Your catalytic converter could be the culprit.
One of the most common causes of a check engine light is a failed catalytic converter. The converter is the most important emissions device on your vehicle and some would argue the only true emissions component (I actually agree with them). In order to understand why it’s important, you must first understand what the catalytic converter does.
The catalytic converter chemically changes the exhaust gas to reduce pollution. All other components such as sensors, computer, etc… primarily function to control the gases that enter the converter so it can operate properly. The biggest ‘converter killer’ is engine misfires. When the engine misfires, fuel is not properly burned. Thus, pulses of rich fuel mixture can enter the catalytic converter and raise the temperature, causing reduced life or failure. Engines in need of a simple tune-up will cause an engine to misfire and you may not even know it while driving.
On most newer models, the computer detects a problem and turns the ‘check engine‘ or ‘service engine soon’ light on. Most people don’t know that there are 2 light modes:
- Light mode #1: light is on steady (no blinking)

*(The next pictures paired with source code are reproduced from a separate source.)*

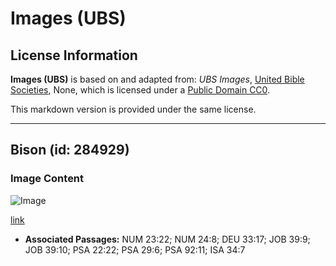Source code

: # Images (UBS)

## License Information

**Images (UBS)** is based on and adapted from: _UBS Images_, [United Bible Societies](https://unitedbiblesocieties.org/), None, which is licensed under a [Public Domain CC0](https://creativecommons.org/public-domain/cc0/).

This markdown version is provided under the same license.



--------------------------------

## Bison (id: 284929)

### Image Content

![Image](https://cdn.aquifer.bible/aquifer-content/resources/Media/WEB-0073_bison.jpg)

[link](https://cdn.aquifer.bible/aquifer-content/resources/Media/WEB-0073_bison.jpg)

* **Associated Passages:** NUM 23:22; NUM 24:8; DEU 33:17; JOB 39:9; JOB 39:10; PSA 22:22; PSA 29:6; PSA 92:11; ISA 34:7

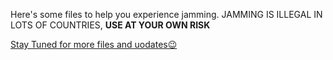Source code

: Here's some files to help you experience jamming.
JAMMING IS ILLEGAL IN LOTS OF COUNTRIES, <b>USE AT YOUR OWN RISK</b>

<u>Stay Tuned for more files and uodates😉</u>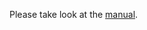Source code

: Please take look at the [manual](https://htmlpreview.github.io/?https://github.com/data-science-made-easy/james/blob/master/ext/report/manual/james-dev-2021-01-08-manual.html).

- Light mode #2: light blinks while engine is running
If the light is flashing, that means that whatever the computer thinks is at fault could possibly damage the converter and it is not recommended to drive the vehicle while the light is in flash mode. If the check engine light is on steady, not blinking, and it seems to be running ok, then it should be safe to drive until you can get it checked out by a reputable mechanic. It is not recommended to wait too long because the stress placed on a catalytic converter could mean the difference of being repaired to being replaced.
Make sure your shop has certified technicians who have been trained in computer diagnostics. These technicians will save you valuable time and money when looking to pinpoint your engine problems.